The same holds for function arguments. In something like
printf("%g and %g\n", f(a), f(b));
we wouldn’t know which of the last two arguments is evaluated first.
Function calls don’t sequence their argument expressions.
The only reliable way not to depend on evaluation ordering of arithmetic expressions is to ban side effects:
Functions that are called inside expressions should not have side effects.
The Union-Find problem deals with the representation of partitions over a base set. We will identify the elements of the base set using the numbers 0, 1, ... and will represent partitions with a forest data structure where each element has a “parent” that is another element inside the same partition. Each set in such a partition is identified by a designated element called the root of the set.
We want to perform two principal operations:
C also has a concept called a union, which we will see later, and which is completely different than the operation we are currently talking about. Because union is a keyword, we use capital letters to name the operations here.
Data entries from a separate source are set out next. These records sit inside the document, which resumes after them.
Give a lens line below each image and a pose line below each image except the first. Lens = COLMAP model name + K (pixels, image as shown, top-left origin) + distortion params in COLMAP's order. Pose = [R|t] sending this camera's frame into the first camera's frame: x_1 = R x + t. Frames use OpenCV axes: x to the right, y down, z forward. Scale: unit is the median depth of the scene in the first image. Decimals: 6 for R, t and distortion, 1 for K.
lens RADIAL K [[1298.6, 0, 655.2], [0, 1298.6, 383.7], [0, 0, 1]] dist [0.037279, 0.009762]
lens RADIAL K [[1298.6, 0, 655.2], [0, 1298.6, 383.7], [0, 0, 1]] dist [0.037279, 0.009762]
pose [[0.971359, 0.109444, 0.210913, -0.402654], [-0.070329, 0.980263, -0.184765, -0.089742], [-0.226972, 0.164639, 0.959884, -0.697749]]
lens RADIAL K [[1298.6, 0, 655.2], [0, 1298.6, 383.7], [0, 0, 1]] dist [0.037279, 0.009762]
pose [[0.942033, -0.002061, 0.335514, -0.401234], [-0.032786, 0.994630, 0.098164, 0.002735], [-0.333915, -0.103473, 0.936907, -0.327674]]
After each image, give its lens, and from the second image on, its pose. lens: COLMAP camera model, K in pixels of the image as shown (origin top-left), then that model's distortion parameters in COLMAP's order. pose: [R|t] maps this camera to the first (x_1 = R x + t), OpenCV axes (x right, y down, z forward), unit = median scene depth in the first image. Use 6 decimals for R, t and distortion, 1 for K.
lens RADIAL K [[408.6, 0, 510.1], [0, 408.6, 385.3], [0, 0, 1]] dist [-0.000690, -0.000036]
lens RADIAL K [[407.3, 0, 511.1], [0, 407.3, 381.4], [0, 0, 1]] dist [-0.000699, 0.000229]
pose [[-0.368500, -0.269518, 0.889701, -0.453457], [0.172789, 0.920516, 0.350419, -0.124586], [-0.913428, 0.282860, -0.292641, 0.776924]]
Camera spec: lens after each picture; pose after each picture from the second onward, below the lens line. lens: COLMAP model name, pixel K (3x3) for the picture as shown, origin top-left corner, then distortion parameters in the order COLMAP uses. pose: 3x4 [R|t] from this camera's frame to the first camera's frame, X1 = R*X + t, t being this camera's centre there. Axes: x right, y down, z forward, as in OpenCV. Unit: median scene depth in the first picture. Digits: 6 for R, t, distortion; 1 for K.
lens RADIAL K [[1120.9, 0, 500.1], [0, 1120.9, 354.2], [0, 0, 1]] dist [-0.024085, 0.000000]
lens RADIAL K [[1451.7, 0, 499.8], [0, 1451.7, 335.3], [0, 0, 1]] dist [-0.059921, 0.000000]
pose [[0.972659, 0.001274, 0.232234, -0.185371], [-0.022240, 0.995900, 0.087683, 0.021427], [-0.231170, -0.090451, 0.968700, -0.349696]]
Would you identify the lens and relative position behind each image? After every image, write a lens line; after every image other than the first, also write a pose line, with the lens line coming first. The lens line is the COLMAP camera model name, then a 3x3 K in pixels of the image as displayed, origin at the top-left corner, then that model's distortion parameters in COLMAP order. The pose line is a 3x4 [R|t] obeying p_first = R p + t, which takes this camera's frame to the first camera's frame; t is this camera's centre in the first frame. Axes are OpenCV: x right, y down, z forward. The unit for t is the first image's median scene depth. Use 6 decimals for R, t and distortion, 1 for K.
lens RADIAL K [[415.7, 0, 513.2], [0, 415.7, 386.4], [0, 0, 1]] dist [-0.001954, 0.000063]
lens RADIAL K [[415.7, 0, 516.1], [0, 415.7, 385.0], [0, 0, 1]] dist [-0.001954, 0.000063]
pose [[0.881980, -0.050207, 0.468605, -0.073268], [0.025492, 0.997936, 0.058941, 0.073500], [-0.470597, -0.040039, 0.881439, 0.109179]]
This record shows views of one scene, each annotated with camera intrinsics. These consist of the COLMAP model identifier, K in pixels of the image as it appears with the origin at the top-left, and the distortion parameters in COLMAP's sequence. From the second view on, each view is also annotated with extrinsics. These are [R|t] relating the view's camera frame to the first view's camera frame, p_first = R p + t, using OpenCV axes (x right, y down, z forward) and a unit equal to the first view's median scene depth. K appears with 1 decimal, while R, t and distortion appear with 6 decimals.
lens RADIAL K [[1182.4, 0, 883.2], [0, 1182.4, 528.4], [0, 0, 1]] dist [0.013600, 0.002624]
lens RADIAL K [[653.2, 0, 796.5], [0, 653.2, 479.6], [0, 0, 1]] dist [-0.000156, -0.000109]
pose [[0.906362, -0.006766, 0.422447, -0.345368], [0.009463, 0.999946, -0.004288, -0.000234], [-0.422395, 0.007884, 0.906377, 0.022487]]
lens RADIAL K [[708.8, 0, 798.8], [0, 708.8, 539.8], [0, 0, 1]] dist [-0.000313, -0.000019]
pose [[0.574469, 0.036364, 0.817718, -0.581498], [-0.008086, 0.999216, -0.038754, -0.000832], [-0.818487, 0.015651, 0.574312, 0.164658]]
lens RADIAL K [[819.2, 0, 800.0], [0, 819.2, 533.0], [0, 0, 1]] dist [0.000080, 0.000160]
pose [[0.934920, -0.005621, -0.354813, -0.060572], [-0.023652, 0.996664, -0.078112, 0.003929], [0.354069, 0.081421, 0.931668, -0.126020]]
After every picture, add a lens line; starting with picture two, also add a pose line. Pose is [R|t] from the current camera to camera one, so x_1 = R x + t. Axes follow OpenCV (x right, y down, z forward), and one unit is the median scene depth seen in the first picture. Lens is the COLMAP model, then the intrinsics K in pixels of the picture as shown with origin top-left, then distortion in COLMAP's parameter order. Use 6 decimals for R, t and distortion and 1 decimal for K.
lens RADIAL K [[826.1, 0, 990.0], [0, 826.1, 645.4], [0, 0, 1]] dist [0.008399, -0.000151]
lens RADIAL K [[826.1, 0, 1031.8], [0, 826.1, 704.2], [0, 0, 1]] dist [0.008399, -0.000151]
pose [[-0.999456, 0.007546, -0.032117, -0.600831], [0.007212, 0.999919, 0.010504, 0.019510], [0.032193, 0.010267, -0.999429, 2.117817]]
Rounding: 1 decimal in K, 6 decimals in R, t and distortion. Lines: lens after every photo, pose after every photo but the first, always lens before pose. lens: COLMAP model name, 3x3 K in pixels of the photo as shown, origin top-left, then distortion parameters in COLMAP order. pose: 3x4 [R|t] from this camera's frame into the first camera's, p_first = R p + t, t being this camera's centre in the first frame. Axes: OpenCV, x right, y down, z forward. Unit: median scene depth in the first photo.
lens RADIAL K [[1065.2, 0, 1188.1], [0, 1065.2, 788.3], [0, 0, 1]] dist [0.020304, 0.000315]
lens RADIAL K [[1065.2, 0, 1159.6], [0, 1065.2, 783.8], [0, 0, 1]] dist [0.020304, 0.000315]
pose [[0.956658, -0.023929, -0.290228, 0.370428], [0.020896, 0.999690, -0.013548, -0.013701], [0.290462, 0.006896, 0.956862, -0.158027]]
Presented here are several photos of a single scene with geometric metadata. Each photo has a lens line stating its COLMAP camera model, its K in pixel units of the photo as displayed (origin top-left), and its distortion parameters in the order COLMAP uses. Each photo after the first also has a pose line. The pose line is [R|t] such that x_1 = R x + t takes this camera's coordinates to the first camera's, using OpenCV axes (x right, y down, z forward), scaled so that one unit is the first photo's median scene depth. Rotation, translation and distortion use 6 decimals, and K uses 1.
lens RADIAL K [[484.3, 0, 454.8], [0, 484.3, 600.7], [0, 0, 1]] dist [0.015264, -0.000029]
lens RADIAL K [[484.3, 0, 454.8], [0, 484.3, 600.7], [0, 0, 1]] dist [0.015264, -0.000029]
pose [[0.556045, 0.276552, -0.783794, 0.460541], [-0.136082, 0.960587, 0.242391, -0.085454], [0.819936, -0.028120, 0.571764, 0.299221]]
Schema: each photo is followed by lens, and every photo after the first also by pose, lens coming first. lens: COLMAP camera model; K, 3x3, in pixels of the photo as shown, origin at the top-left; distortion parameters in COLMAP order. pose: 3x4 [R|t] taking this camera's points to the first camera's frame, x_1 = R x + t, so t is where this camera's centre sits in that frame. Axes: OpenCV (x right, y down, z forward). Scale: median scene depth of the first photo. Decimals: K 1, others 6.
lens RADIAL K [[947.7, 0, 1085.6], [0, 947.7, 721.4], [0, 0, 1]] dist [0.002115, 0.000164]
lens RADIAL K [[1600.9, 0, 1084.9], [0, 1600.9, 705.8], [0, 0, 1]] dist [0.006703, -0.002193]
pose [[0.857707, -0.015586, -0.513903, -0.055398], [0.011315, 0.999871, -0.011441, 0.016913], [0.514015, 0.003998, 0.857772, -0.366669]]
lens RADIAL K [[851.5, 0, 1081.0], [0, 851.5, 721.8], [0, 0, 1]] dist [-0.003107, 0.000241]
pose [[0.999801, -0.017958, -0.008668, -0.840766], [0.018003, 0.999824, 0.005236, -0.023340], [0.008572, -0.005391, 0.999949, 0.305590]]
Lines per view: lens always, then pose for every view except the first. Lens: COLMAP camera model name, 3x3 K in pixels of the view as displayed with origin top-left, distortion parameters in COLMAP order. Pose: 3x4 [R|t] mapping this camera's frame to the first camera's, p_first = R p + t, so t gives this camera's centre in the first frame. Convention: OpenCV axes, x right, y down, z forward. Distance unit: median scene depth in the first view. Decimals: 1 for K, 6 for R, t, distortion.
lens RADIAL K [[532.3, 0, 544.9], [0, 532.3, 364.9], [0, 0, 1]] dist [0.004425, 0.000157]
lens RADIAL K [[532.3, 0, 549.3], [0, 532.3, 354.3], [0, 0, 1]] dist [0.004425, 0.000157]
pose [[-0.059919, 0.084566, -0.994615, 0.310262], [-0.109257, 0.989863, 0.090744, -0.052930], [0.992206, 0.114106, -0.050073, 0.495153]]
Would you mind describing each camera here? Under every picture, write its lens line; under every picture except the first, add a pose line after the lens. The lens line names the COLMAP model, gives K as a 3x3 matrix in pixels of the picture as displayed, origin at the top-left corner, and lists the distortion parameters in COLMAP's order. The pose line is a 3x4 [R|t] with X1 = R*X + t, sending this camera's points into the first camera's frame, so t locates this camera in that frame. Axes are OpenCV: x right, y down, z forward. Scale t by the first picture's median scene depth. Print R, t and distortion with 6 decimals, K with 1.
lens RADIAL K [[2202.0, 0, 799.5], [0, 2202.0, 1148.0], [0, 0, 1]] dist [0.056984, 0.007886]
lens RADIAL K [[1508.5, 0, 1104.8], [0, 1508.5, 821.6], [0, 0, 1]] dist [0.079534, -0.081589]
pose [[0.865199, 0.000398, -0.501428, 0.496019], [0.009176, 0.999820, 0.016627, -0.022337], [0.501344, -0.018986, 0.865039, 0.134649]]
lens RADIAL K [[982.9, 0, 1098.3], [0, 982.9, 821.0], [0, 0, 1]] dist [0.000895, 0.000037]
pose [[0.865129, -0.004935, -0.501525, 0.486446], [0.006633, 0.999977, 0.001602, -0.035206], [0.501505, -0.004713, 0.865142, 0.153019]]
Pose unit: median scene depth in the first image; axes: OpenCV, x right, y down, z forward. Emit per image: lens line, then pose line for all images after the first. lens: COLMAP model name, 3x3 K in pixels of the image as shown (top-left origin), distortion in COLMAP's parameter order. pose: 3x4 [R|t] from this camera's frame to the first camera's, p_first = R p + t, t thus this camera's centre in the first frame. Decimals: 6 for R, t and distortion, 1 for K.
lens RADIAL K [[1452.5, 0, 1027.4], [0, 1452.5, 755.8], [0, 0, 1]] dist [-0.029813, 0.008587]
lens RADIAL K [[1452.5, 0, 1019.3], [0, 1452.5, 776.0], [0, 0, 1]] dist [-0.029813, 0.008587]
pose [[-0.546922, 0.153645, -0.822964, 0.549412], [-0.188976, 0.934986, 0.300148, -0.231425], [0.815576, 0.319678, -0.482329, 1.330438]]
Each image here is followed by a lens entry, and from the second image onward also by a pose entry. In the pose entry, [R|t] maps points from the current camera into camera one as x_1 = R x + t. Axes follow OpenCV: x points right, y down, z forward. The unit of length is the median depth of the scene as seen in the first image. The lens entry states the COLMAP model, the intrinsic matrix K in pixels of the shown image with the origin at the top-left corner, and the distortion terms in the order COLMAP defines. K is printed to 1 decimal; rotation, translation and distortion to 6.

Can you implement a forest data structure in an index table of base type size_t called parent? Here, a value in the table SIZE_MAX would mean a position represents a root of one of the trees; another number represents position of the parent of the corresponding tree. One of the important features to start the implementation is an initialization function that makes parent the singleton partition: that is, the partition where each element is the root of its own private set.
With this index table, can you implement a Find function that, for a given index, finds the root of its tree?
Can you implement a FindReplace function that changes all parent entries on a path to the root (including) to a specific value?
Can you implement a FindCompress function that changes all parent entries to the root that has been found?
Can you implement a Union function that, for two given elements, combines their trees into one? Use FindCompress for one side and FindReplace for the other.